Por L. C. Galvão Júnior

Dentre os colegas que labutam com o microfone considero-me como exceção, principalmente no meio radiofônico e jornalístico, por nunca ter sido vidrado em assuntos futebolísticos. Todavia, como bom filho de Taubaté, terra que projetou para o mundo personalidades como Monteiro Lobato, Hebe Camargo e Cid Moreira, entre outras (nego-me a falar da “grávida”), fui alçado desde criança a acompanhar, mesmo de longe, as façanhas do “Burro da Central”, alcunha dada ao time da já aclamada ilustre cidade do Vale do Paraíba situada quase no meio do caminho entre São Paulo e o Rio de janeiro, estas, sim, localidades que abrigam os maiores clubes do futebol brasileiro.

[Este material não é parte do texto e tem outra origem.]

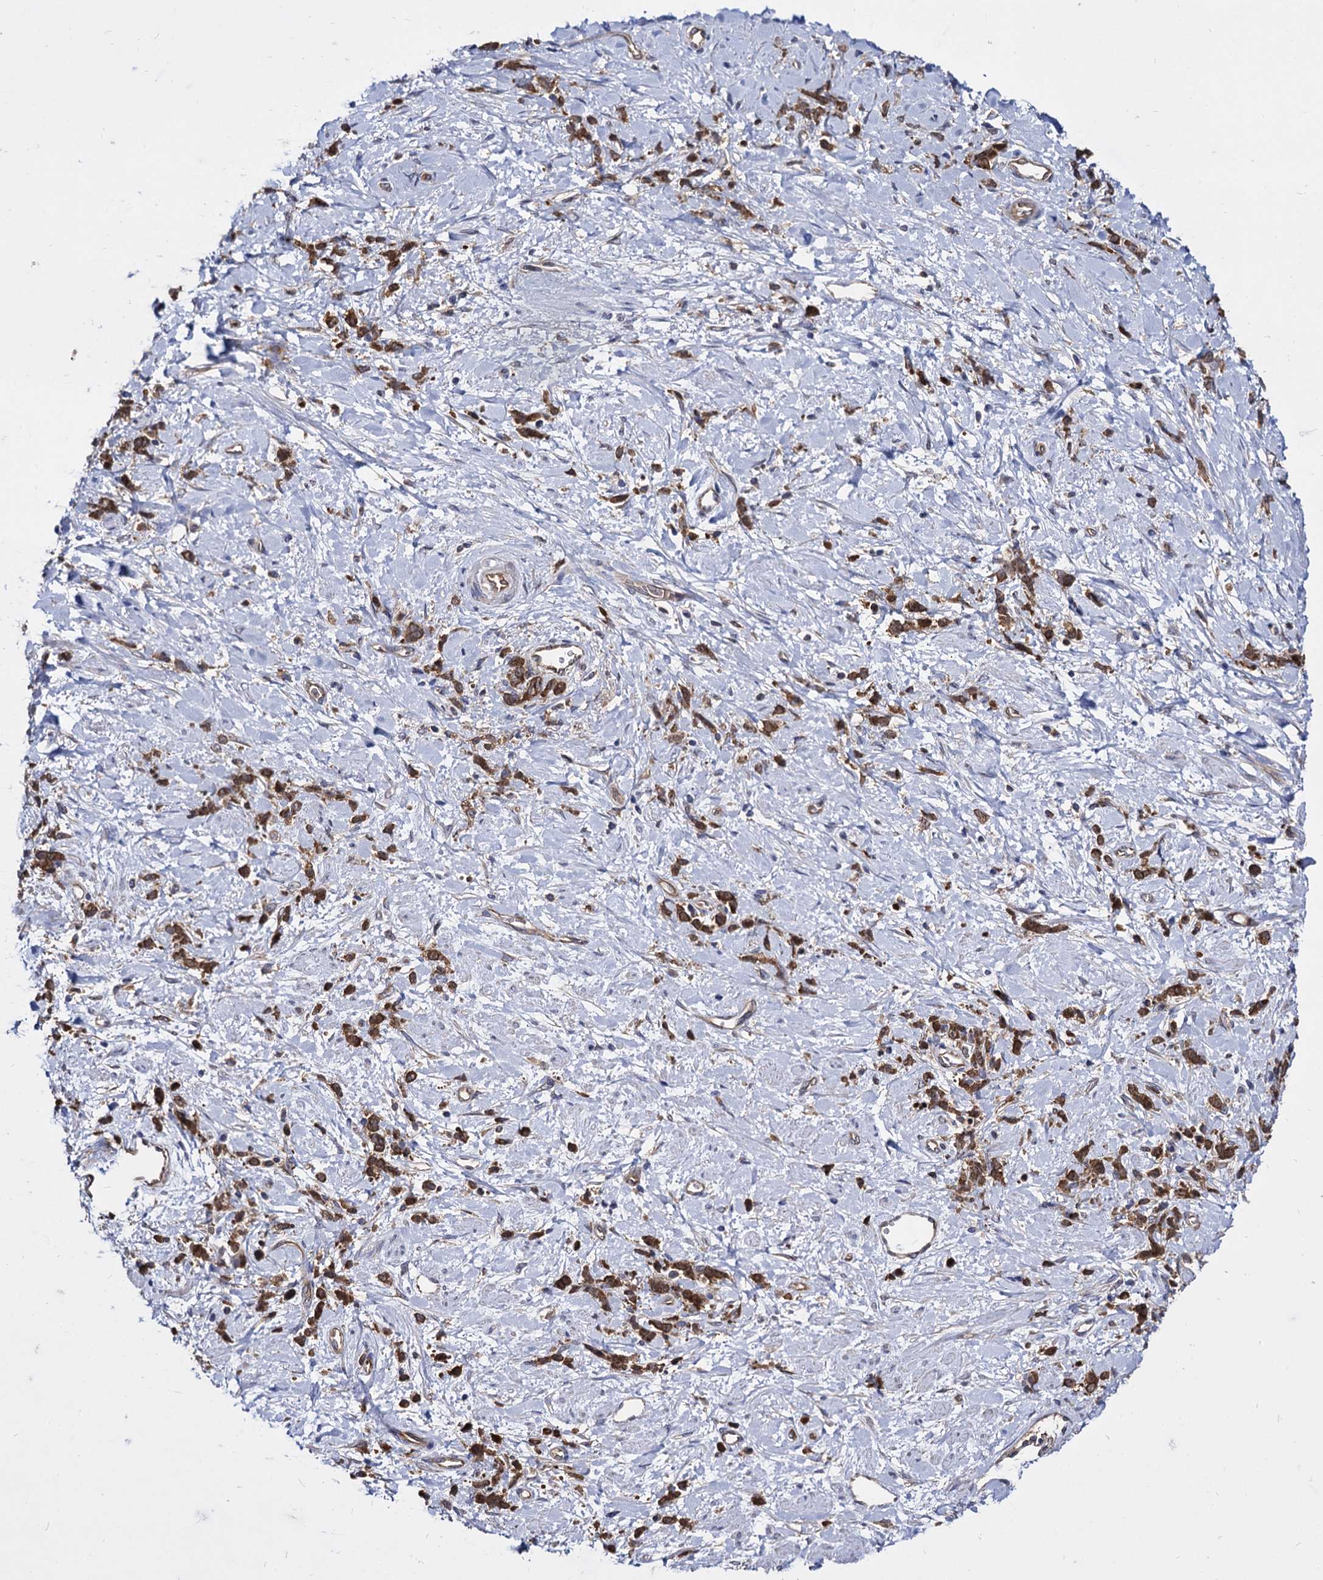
{"staining": {"intensity": "moderate", "quantity": ">75%", "location": "cytoplasmic/membranous"}, "tissue": "stomach cancer", "cell_type": "Tumor cells", "image_type": "cancer", "snomed": [{"axis": "morphology", "description": "Adenocarcinoma, NOS"}, {"axis": "topography", "description": "Stomach"}], "caption": "DAB immunohistochemical staining of human stomach cancer displays moderate cytoplasmic/membranous protein positivity in approximately >75% of tumor cells. (Stains: DAB (3,3'-diaminobenzidine) in brown, nuclei in blue, Microscopy: brightfield microscopy at high magnification).", "gene": "NME1", "patient": {"sex": "female", "age": 60}}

Como grita a torcida, o “Burrão”, ou seja, o Esporte Clube Taubaté, é parte permanente da paisagem de minha cidade natal. Minha atual morada fica pertinho do “Joaquinzão”, ou melhor, do estádio “Joaquim de Moraes Filho”, fundado em 14 de janeiro de 1968 e batizado com o nome de um dos ex-presidentes da agremiação Taubateana futebolística nascida bem antes, nos idos de 1914. É neste estádio que o time da cidade “manda” seus jogos há mais de cinco décadas.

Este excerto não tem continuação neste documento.